Bob Violino | Dec. 5, 2014
'I can only hope that the man in the red suit sees my name on the 'good list' this year.'

Bob Blakley, global head of information security innovation at Citigroup
"I want to save my wishes for things which are truly out of my control; most things aren't worth wasting a wish on because we can just do work and accomplish them. But we have to have the people to do the work. And the most important thing that's out of my control is how many security people exist in the workforce. So here's my wish: I wish for enough skillful security professionals to meet not just my program's hiring needs, but every program's hiring needs. Why the generosity? Because as we're learning from recent breaches, a successful attack on one organization can also hurt other organizations."

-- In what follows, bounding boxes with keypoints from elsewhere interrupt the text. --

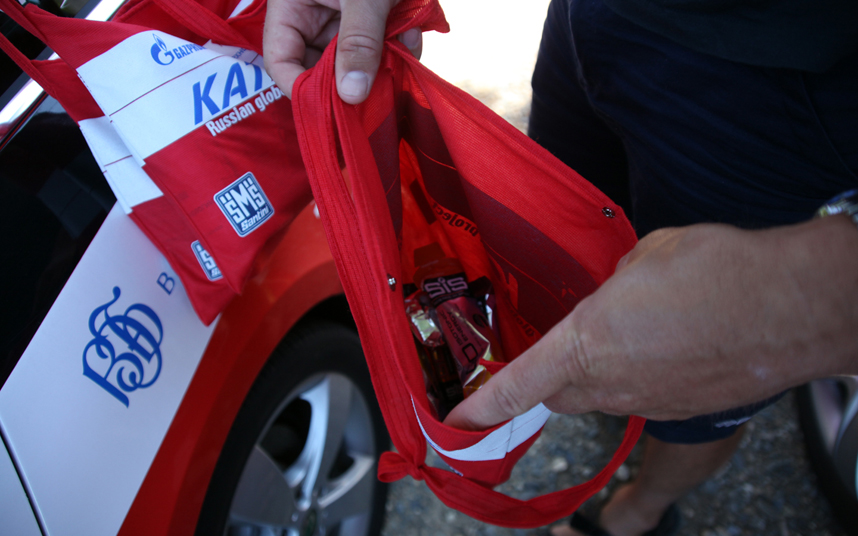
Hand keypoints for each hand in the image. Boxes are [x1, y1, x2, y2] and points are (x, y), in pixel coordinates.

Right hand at [263, 0, 421, 103]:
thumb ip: (359, 42)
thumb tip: (351, 96)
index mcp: (292, 5)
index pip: (281, 60)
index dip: (301, 88)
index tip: (333, 108)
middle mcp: (313, 14)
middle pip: (321, 66)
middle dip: (353, 76)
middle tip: (379, 88)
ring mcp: (342, 16)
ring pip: (357, 59)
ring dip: (383, 62)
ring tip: (402, 44)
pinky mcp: (371, 17)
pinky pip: (380, 45)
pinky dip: (399, 44)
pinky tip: (411, 32)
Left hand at [444, 217, 857, 430]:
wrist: (791, 306)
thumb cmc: (716, 269)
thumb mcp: (644, 258)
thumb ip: (616, 286)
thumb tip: (619, 294)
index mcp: (586, 341)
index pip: (518, 384)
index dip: (481, 407)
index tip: (455, 422)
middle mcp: (610, 382)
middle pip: (557, 394)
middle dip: (546, 379)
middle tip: (552, 355)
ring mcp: (647, 402)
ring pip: (598, 397)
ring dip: (596, 374)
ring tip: (624, 339)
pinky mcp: (679, 409)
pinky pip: (639, 399)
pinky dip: (638, 378)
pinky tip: (663, 348)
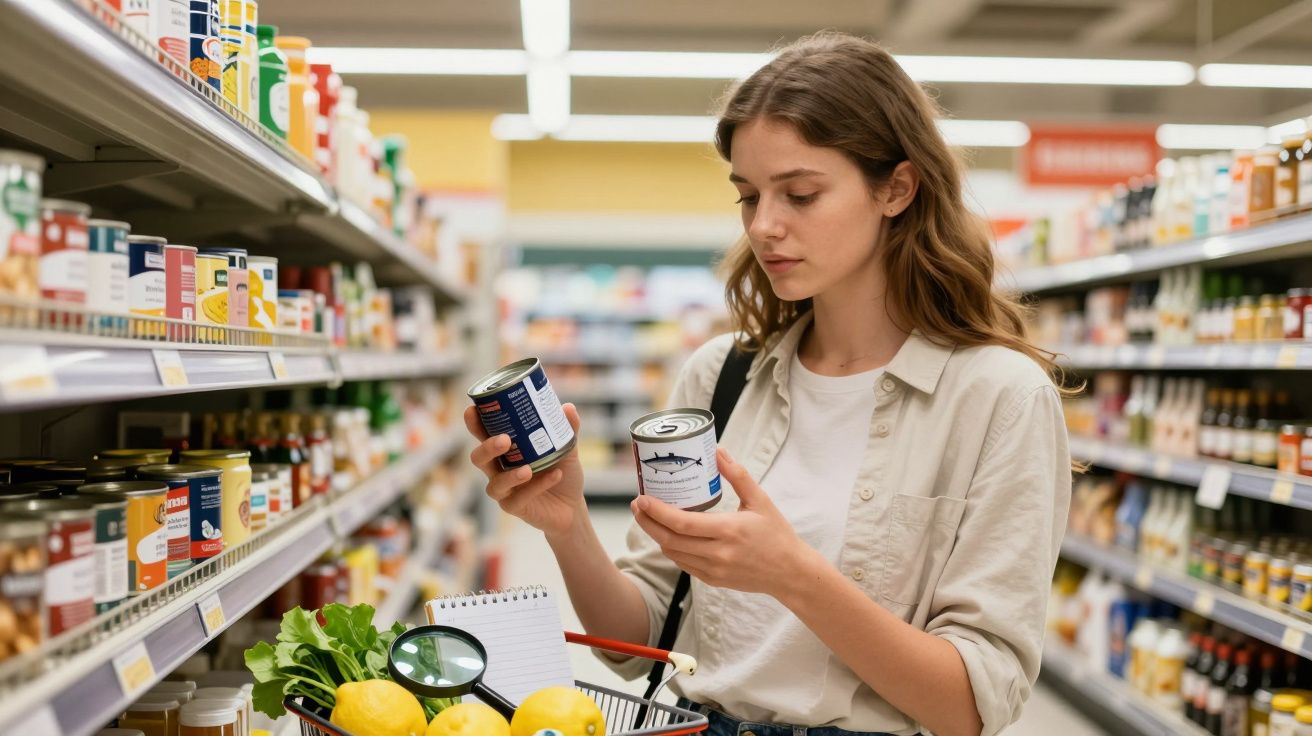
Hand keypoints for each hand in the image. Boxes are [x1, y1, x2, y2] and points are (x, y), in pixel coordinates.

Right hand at [465, 403, 586, 536]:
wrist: (572, 506)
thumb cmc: (562, 471)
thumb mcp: (567, 448)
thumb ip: (566, 429)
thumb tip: (568, 407)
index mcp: (505, 450)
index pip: (483, 435)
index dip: (474, 423)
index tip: (473, 409)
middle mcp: (498, 470)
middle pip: (479, 459)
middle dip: (487, 448)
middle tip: (504, 439)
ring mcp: (505, 491)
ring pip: (494, 484)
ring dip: (510, 476)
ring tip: (528, 469)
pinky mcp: (515, 508)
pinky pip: (520, 498)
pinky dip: (538, 486)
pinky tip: (555, 475)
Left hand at [632, 448, 818, 597]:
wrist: (789, 573)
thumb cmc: (776, 534)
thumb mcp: (760, 500)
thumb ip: (738, 475)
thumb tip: (717, 451)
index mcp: (729, 530)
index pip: (681, 522)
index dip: (656, 511)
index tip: (641, 498)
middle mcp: (718, 553)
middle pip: (669, 540)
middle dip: (647, 522)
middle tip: (637, 505)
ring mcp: (714, 569)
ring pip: (673, 553)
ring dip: (657, 535)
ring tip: (649, 517)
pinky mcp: (713, 580)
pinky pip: (683, 564)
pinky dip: (672, 548)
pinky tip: (669, 534)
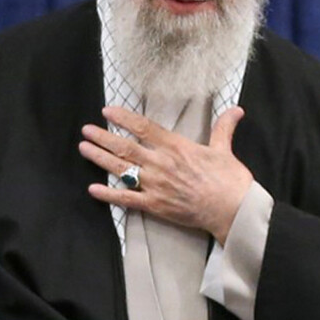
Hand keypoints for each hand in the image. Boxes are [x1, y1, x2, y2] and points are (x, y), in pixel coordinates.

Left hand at [81, 105, 253, 242]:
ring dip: (100, 158)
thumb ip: (223, 127)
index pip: (142, 127)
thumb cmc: (229, 180)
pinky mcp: (155, 205)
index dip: (122, 118)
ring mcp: (155, 185)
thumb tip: (235, 110)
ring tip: (84, 148)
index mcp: (175, 146)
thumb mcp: (224, 149)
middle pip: (124, 147)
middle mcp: (160, 163)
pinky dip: (108, 195)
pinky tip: (93, 189)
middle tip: (86, 130)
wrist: (231, 209)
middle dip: (102, 137)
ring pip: (121, 169)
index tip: (107, 111)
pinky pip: (126, 199)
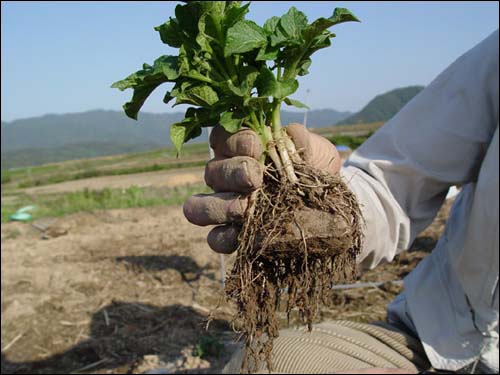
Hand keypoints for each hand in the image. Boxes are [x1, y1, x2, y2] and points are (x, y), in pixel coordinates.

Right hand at [183, 123, 342, 253]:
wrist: (328, 204)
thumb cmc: (314, 169)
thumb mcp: (315, 149)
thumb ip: (301, 139)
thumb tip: (289, 133)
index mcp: (239, 148)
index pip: (223, 137)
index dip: (235, 140)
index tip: (256, 145)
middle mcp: (225, 175)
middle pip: (212, 171)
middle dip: (233, 173)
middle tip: (255, 177)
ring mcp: (224, 206)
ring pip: (200, 206)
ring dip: (222, 206)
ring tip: (245, 208)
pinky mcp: (231, 235)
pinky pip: (215, 238)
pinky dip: (224, 238)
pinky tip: (241, 234)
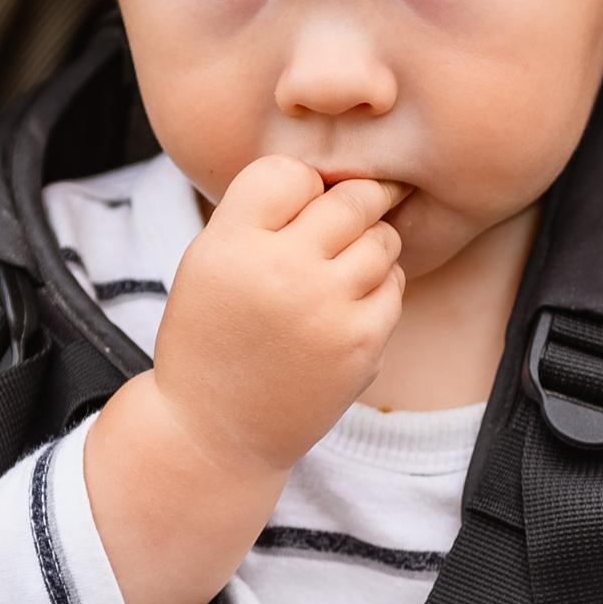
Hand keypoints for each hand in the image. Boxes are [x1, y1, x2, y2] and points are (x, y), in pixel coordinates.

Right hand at [153, 158, 405, 478]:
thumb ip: (259, 213)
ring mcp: (327, 310)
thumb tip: (338, 175)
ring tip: (342, 265)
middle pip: (350, 198)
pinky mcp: (361, 344)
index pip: (290, 172)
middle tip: (348, 215)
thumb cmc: (214, 336)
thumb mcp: (208, 261)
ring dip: (370, 242)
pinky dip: (379, 285)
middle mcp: (280, 271)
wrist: (216, 431)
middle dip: (355, 200)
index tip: (294, 211)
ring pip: (382, 238)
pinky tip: (348, 304)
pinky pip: (394, 285)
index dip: (298, 186)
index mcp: (231, 245)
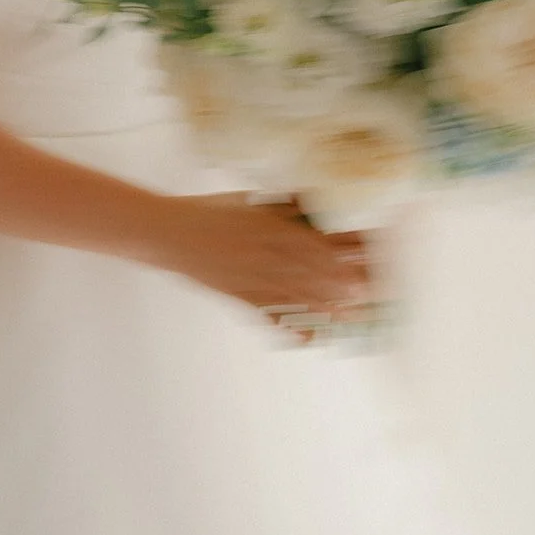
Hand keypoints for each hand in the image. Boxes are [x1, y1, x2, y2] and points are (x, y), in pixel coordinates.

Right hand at [152, 190, 376, 343]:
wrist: (168, 233)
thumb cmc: (206, 211)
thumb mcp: (244, 199)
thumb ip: (278, 204)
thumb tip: (309, 201)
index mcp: (263, 224)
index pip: (307, 240)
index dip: (335, 251)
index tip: (359, 257)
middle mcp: (259, 252)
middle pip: (306, 270)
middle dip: (337, 283)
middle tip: (365, 292)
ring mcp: (249, 277)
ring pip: (292, 294)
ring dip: (322, 305)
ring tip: (347, 314)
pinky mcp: (237, 296)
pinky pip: (266, 313)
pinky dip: (287, 326)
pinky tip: (307, 335)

Jason Taule, CSO, FEI Systems
"Pause button. I'd like to trade in my 'easy button' for a 'pause button.' Having supportive leadership and ample technology budget might seem like the be-all end-all, but it's only the beginning. Change is not constant as many believe. Yes, it is ever-present, but its rate is actually increasing. I'd like a pause button to keep industry drivers and technology stable long enough to get things implemented. And generating a meaningful return on investment would be a bonus.

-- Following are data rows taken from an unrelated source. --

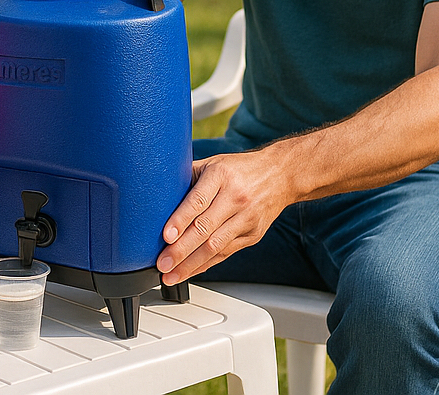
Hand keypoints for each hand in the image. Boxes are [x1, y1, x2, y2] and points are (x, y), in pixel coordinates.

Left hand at [156, 149, 291, 283]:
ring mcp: (246, 219)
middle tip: (162, 263)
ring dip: (191, 265)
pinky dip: (206, 265)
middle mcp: (235, 198)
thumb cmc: (239, 168)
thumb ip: (188, 177)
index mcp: (221, 176)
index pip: (198, 201)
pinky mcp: (252, 235)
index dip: (180, 220)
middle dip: (181, 250)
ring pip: (216, 246)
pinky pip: (226, 253)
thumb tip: (158, 193)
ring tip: (171, 275)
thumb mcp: (212, 163)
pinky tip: (190, 271)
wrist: (280, 175)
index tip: (166, 236)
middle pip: (205, 229)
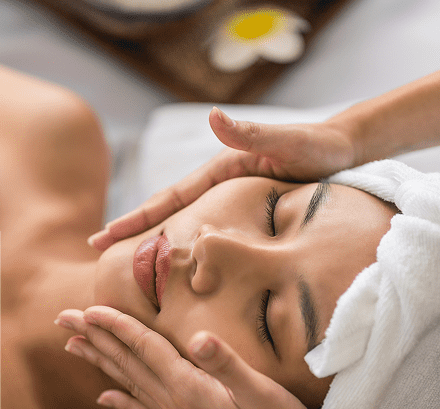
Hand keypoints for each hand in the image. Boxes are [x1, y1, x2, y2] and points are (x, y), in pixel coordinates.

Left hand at [56, 306, 321, 408]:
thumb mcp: (262, 391)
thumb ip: (228, 364)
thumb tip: (201, 338)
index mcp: (189, 388)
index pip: (144, 348)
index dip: (116, 325)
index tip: (88, 309)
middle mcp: (174, 406)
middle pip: (125, 364)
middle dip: (94, 339)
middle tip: (62, 319)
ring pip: (127, 385)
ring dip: (101, 364)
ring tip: (73, 347)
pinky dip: (121, 403)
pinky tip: (104, 399)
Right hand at [89, 107, 356, 250]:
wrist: (345, 151)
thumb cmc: (320, 149)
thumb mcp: (287, 141)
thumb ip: (250, 133)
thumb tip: (213, 116)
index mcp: (218, 173)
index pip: (168, 199)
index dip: (135, 219)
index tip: (104, 237)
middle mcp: (215, 186)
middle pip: (163, 211)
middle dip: (129, 230)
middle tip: (94, 250)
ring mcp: (225, 199)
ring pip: (179, 223)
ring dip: (150, 239)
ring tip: (123, 259)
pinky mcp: (239, 213)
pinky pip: (201, 231)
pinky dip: (180, 244)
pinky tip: (172, 261)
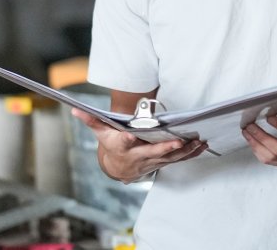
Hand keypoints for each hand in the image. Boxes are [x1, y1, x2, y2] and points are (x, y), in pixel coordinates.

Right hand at [71, 108, 206, 182]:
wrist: (118, 168)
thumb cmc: (111, 145)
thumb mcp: (100, 132)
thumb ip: (91, 120)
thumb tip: (74, 109)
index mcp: (122, 147)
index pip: (123, 143)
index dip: (127, 140)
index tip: (131, 136)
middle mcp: (138, 157)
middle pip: (153, 153)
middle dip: (166, 148)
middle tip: (179, 141)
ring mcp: (152, 161)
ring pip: (170, 158)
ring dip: (185, 151)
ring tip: (198, 142)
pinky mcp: (162, 163)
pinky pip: (178, 160)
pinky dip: (191, 154)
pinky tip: (202, 147)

"A magical balancing scale. Success demands striking the exact right balance between security controls and the needs of the business. Too strict and we hinder operations and results. Too slack and we yield too much to our adversaries. This magic scale would always indicate the exact right balance without undue impact or the need for constant tuning."

"Uniform standards. As the adage goes, the beautiful thing about standards is that there are so many from which to choose. Unfortunately as a governance standard to guide investments in security, privacy and risk management, 'reasonable and appropriate' is neither reasonable nor appropriate. Legislators and rule makers mistakenly believed they were helping by not dictating terms [and allowing] us instead to each decide for ourselves what is proper. However, until we set a minimum compliment, on a per-industry basis of course, allowing everyone to do their own thing puts us all at risk, especially given how interconnected and interdependent we've become. Singling out individual organizations for fines and penalties for failures may make affected customers feel better. But I humbly suggest we might all be better served knowing that our competitors and partners alike all had to incur the expense of meeting the same set of basic requirements."